Na época, a solicitação de reembolso de Thauani foi negada. Hoje, ela tem recebido cobranças de R$ 7.800 por meio do escritório de advocacia Mesquita & Mesquita, em nome da HCMC.
O superintendente da Abramge, Cássio Ide Alves, alerta para indícios fraudulentos na atuação dessas empresas.
"Muitas dessas clínicas já fecharam. Porém, elas têm essas dívidas em mãos e muitas vezes vendem para escritórios de advocacia para cobrar o cliente, o que é um verdadeiro absurdo", afirma.
O analista de dados Jorge Esposti conseguiu solicitar o reembolso sem precisar repassar seu cadastro do plano de saúde para a HCMC.
Ele disse que entendia que a prática era errada e violava as regras da Lei Geral de Proteção de Dados Pessoais. Entretanto, também viu seu pedido para reembolso ser negado pela operadora.
"O convênio não aceitou, acho que por suspeitarem que fosse algo fraudulento. Eles solicitaram comprovante de Pix do pagamento dos exames. Como não tinha, não consegui fornecer", diz Esposti.
"No meu plano de saúde, disseram que as notas fiscais que foram emitidas pela HCMC não eram válidas. Falaram que a empresa não tinha um registro CNAE para aquelas notas fiscais."

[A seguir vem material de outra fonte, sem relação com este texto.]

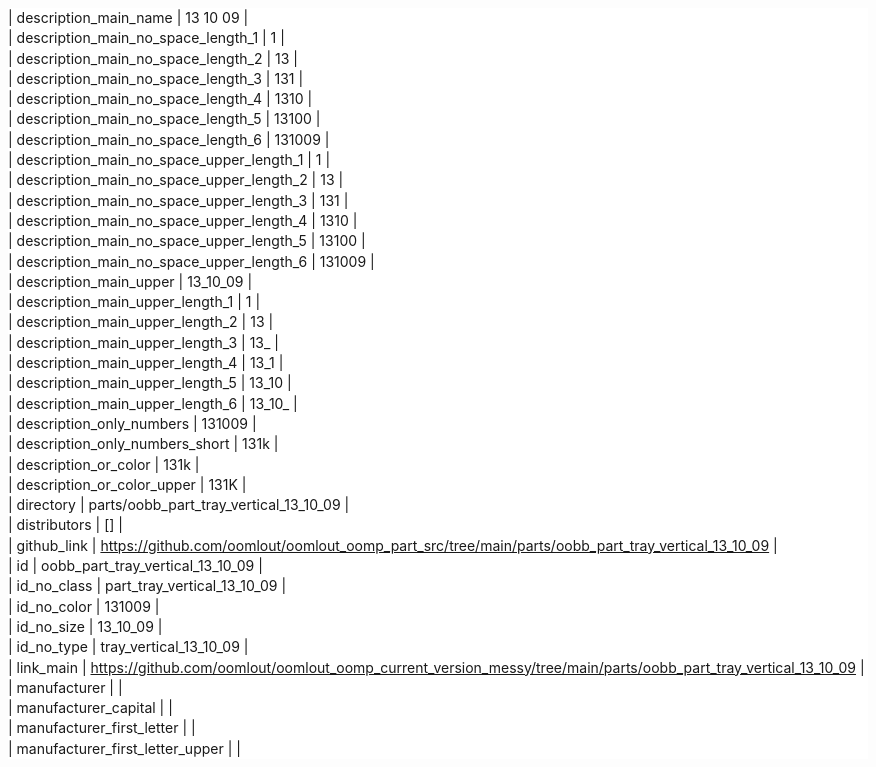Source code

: | description_main_name | 13 10 09 |  
| description_main_no_space_length_1 | 1 |  
| description_main_no_space_length_2 | 13 |  
| description_main_no_space_length_3 | 131 |  
| description_main_no_space_length_4 | 1310 |  
| description_main_no_space_length_5 | 13100 |  
| description_main_no_space_length_6 | 131009 |  
| description_main_no_space_upper_length_1 | 1 |  
| description_main_no_space_upper_length_2 | 13 |  
| description_main_no_space_upper_length_3 | 131 |  
| description_main_no_space_upper_length_4 | 1310 |  
| description_main_no_space_upper_length_5 | 13100 |  
| description_main_no_space_upper_length_6 | 131009 |  
| description_main_upper | 13_10_09 |  
| description_main_upper_length_1 | 1 |  
| description_main_upper_length_2 | 13 |  
| description_main_upper_length_3 | 13_ |  
| description_main_upper_length_4 | 13_1 |  
| description_main_upper_length_5 | 13_10 |  
| description_main_upper_length_6 | 13_10_ |  
| description_only_numbers | 131009 |  
| description_only_numbers_short | 131k |  
| description_or_color | 131k |  
| description_or_color_upper | 131K |  
| directory | parts/oobb_part_tray_vertical_13_10_09 |  
| distributors | [] |  
| github_link | https://github.com/oomlout/oomlout_oomp_part_src/tree/main/parts/oobb_part_tray_vertical_13_10_09 |  
| id | oobb_part_tray_vertical_13_10_09 |  
| id_no_class | part_tray_vertical_13_10_09 |  
| id_no_color | 131009 |  
| id_no_size | 13_10_09 |  
| id_no_type | tray_vertical_13_10_09 |  
| link_main | https://github.com/oomlout/oomlout_oomp_current_version_messy/tree/main/parts/oobb_part_tray_vertical_13_10_09 |  
| manufacturer |  |  
| manufacturer_capital |  |  
| manufacturer_first_letter |  |  
| manufacturer_first_letter_upper |  |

Esposti entrou em contato com a clínica informando a recusa por parte de seu plano de saúde. Ouviu que "não seria cobrado por nada".

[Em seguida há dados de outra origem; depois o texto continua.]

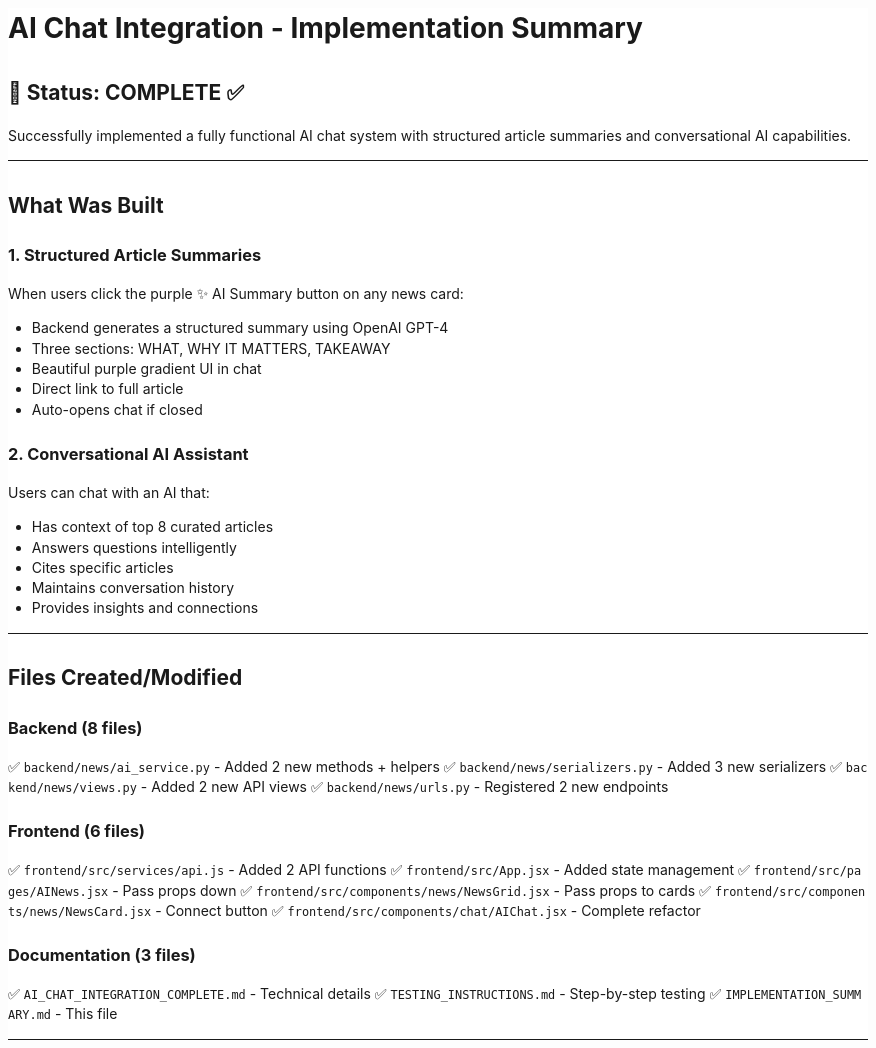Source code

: # AI Chat Integration - Implementation Summary

## 🎉 Status: COMPLETE ✅

Successfully implemented a fully functional AI chat system with structured article summaries and conversational AI capabilities.

---

## What Was Built

### 1. Structured Article Summaries
When users click the purple ✨ AI Summary button on any news card:
- Backend generates a structured summary using OpenAI GPT-4
- Three sections: WHAT, WHY IT MATTERS, TAKEAWAY
- Beautiful purple gradient UI in chat
- Direct link to full article
- Auto-opens chat if closed

### 2. Conversational AI Assistant
Users can chat with an AI that:
- Has context of top 8 curated articles
- Answers questions intelligently
- Cites specific articles
- Maintains conversation history
- Provides insights and connections

---

## Files Created/Modified

### Backend (8 files)
✅ `backend/news/ai_service.py` - Added 2 new methods + helpers
✅ `backend/news/serializers.py` - Added 3 new serializers
✅ `backend/news/views.py` - Added 2 new API views
✅ `backend/news/urls.py` - Registered 2 new endpoints

### Frontend (6 files)
✅ `frontend/src/services/api.js` - Added 2 API functions
✅ `frontend/src/App.jsx` - Added state management
✅ `frontend/src/pages/AINews.jsx` - Pass props down
✅ `frontend/src/components/news/NewsGrid.jsx` - Pass props to cards
✅ `frontend/src/components/news/NewsCard.jsx` - Connect button
✅ `frontend/src/components/chat/AIChat.jsx` - Complete refactor

### Documentation (3 files)
✅ `AI_CHAT_INTEGRATION_COMPLETE.md` - Technical details
✅ `TESTING_INSTRUCTIONS.md` - Step-by-step testing
✅ `IMPLEMENTATION_SUMMARY.md` - This file

---
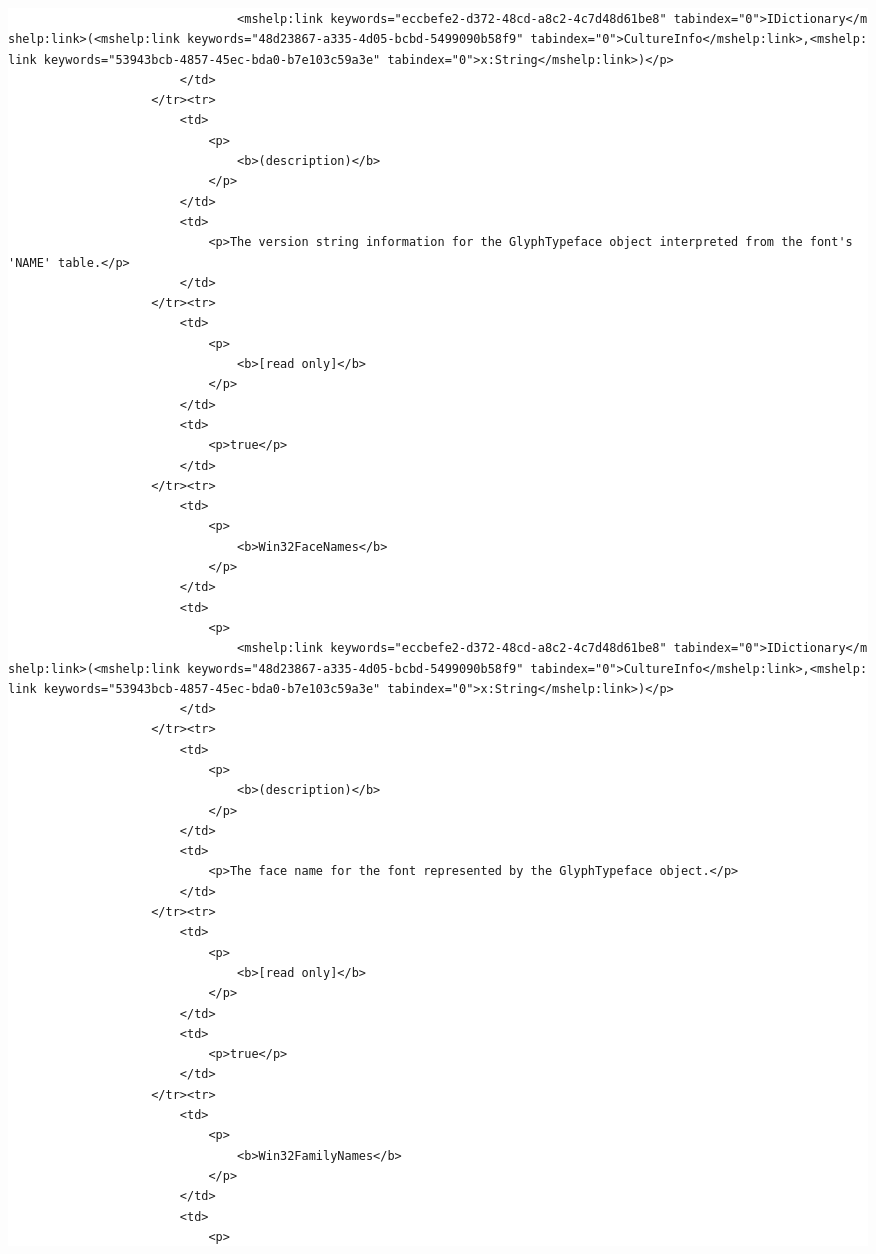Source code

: 									<mshelp:link keywords="eccbefe2-d372-48cd-a8c2-4c7d48d61be8" tabindex="0">IDictionary</mshelp:link>(<mshelp:link keywords="48d23867-a335-4d05-bcbd-5499090b58f9" tabindex="0">CultureInfo</mshelp:link>,<mshelp:link keywords="53943bcb-4857-45ec-bda0-b7e103c59a3e" tabindex="0">x:String</mshelp:link>)</p>
							</td>
						</tr><tr>
							<td>
								<p>
									<b>(description)</b>
								</p>
							</td>
							<td>
								<p>The version string information for the GlyphTypeface object interpreted from the font's 'NAME' table.</p>
							</td>
						</tr><tr>
							<td>
								<p>
									<b>[read only]</b>
								</p>
							</td>
							<td>
								<p>true</p>
							</td>
						</tr><tr>
							<td>
								<p>
									<b>Win32FaceNames</b>
								</p>
							</td>
							<td>
								<p>
									<mshelp:link keywords="eccbefe2-d372-48cd-a8c2-4c7d48d61be8" tabindex="0">IDictionary</mshelp:link>(<mshelp:link keywords="48d23867-a335-4d05-bcbd-5499090b58f9" tabindex="0">CultureInfo</mshelp:link>,<mshelp:link keywords="53943bcb-4857-45ec-bda0-b7e103c59a3e" tabindex="0">x:String</mshelp:link>)</p>
							</td>
						</tr><tr>
							<td>
								<p>
									<b>(description)</b>
								</p>
							</td>
							<td>
								<p>The face name for the font represented by the GlyphTypeface object.</p>
							</td>
						</tr><tr>
							<td>
								<p>
									<b>[read only]</b>
								</p>
							</td>
							<td>
								<p>true</p>
							</td>
						</tr><tr>
							<td>
								<p>
									<b>Win32FamilyNames</b>
								</p>
							</td>
							<td>
								<p>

Um ano e meio depois, recebeu uma cobrança de quase R$ 8.000 pelo escritório de advocacia Deall Capital.
Ele abriu reclamações no Procon (Programa de Proteção e Defesa do Consumidor) e no portal Reclame Aqui.
Indícios de lavagem de dinheiro
Na investigação sobre a atuação da HCMC, a Abramge e a ABCF simularam em outubro de 2023 um atendimento com uma clínica da rede instalada na Avenida Paulista, em São Paulo.
A clínica informou que oferecia um novo método de "crédito reembolsável" para os pacientes.
O objetivo seria, segundo a Abramge, driblar o aumento das restrições dos planos de saúde para a liberação do reembolso.
Como as operadoras começaram a barrar os pedidos de reembolso, a clínica orientava o cliente a abrir uma conta em um banco digital, na qual repassaria um valor que seria transferido pelo cliente para outra conta ligada à clínica.
A ideia seria gerar um comprovante de pagamento pelo serviço e facilitar o aceite no pedido de reembolso posteriormente.
Ao realizar esse procedimento, a investigação notou que o cliente seria envolvido em uma transação com indício da lavagem de dinheiro.
"Imputam-se à empresa supostas fraudes e condutas ilícitas com o intuito de mascarar a utilização da cobertura de reembolsos", apontou a ABCF no relatório.
"O beneficiário, se cai numa dessas, precisa pedir à operadora o extrato de utilização para o plano dele. Se houver um descontrole no pedido de reembolsos por parte da clínica, o beneficiário pode perder o emprego por fraude, além de perder o plano", afirma Ide Alves.
O assunto foi parar em 2023 no STJ (Superior Tribunal de Justiça), que decidiu que é infração ceder os direitos de reembolso das despesas médico-hospitalares para clínica particular não conveniada à operadora do plano de saúde.